**Stored data**:

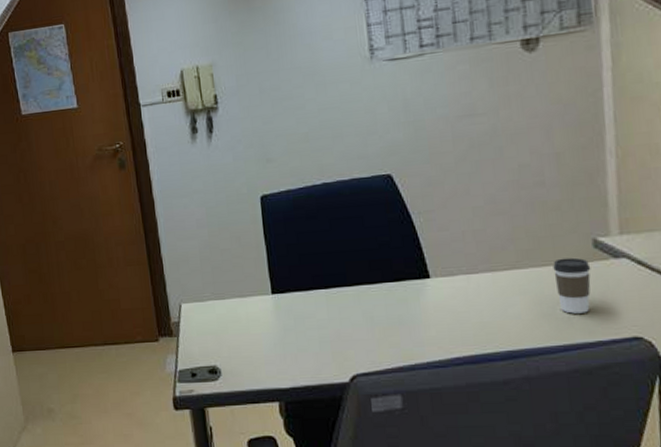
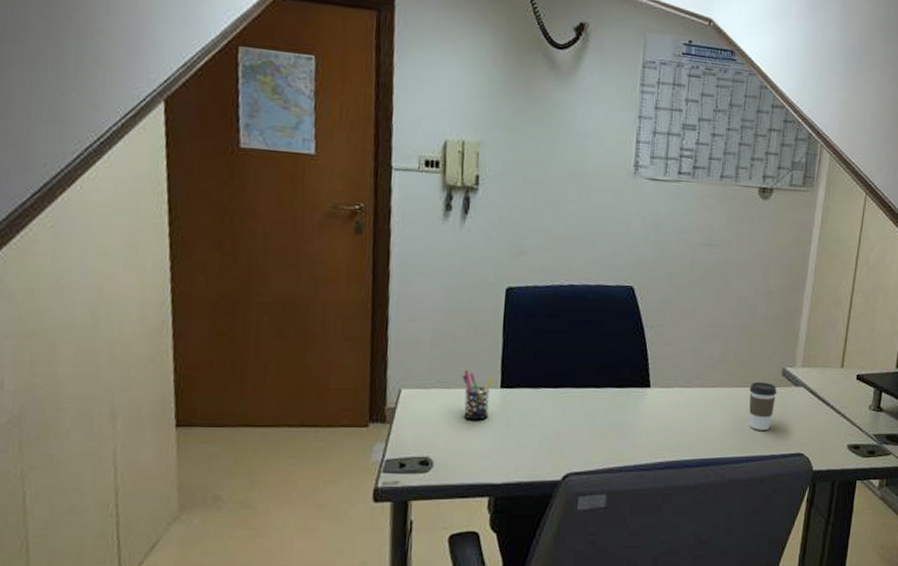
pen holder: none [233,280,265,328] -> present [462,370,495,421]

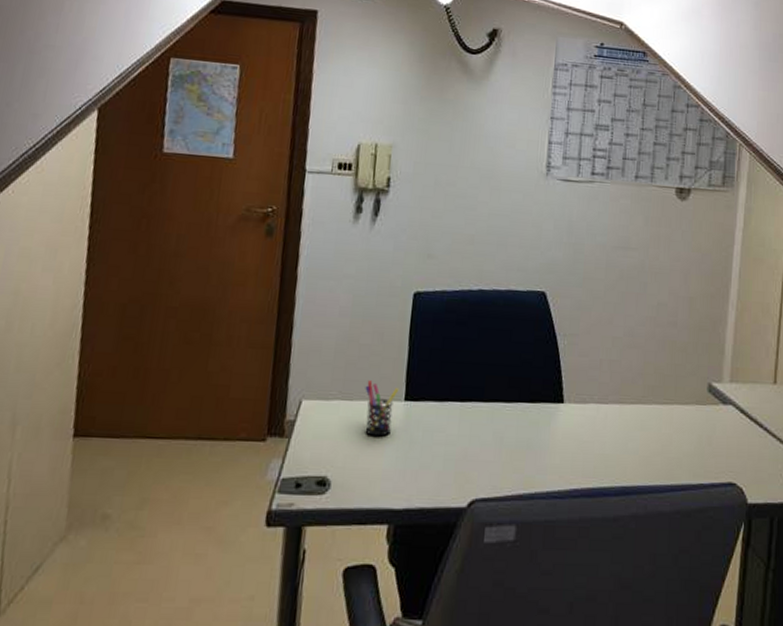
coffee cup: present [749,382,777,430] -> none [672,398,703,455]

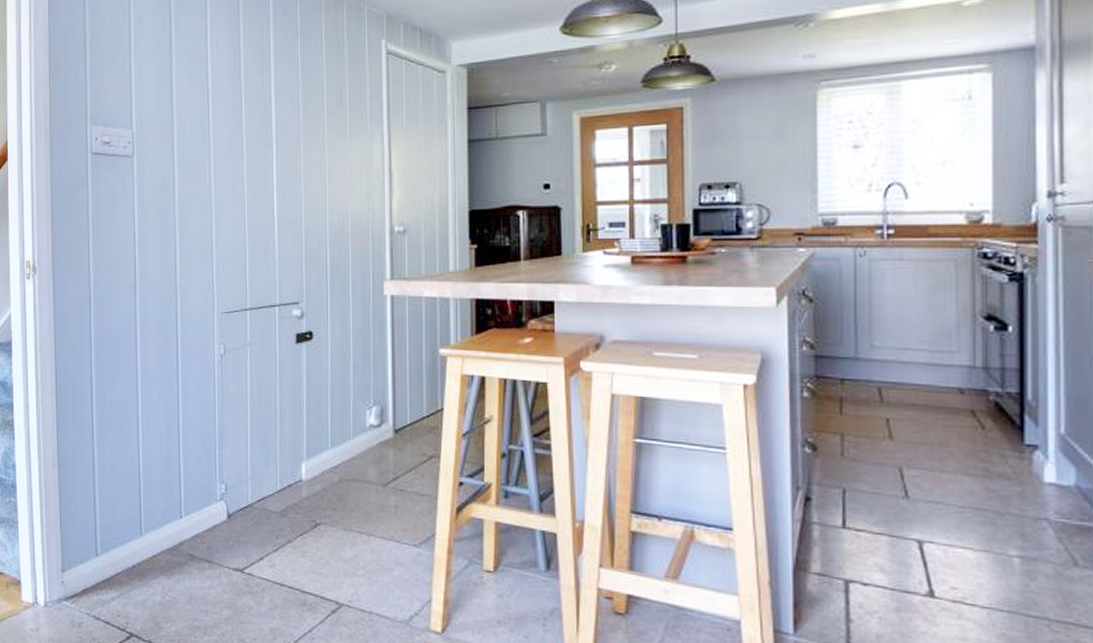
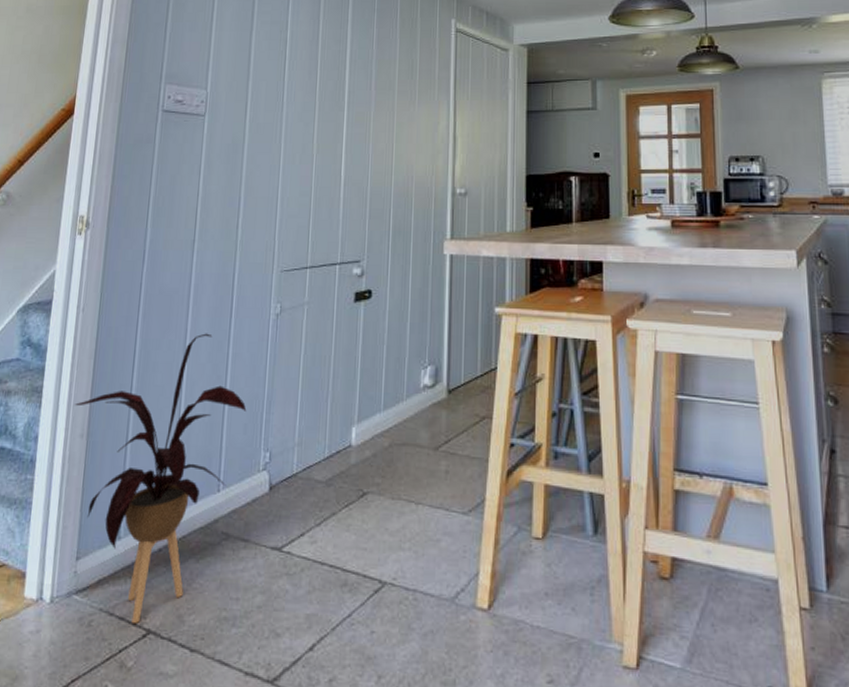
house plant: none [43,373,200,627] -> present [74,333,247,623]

**About this task**:
Return the listing above verbatim and exclude every picture.

**Task solution**:
pen holder: none [233,280,265,328] -> present [462,370,495,421]

coffee cup: present [749,382,777,430] -> none [672,398,703,455]

house plant: none [43,373,200,627] -> present [74,333,247,623]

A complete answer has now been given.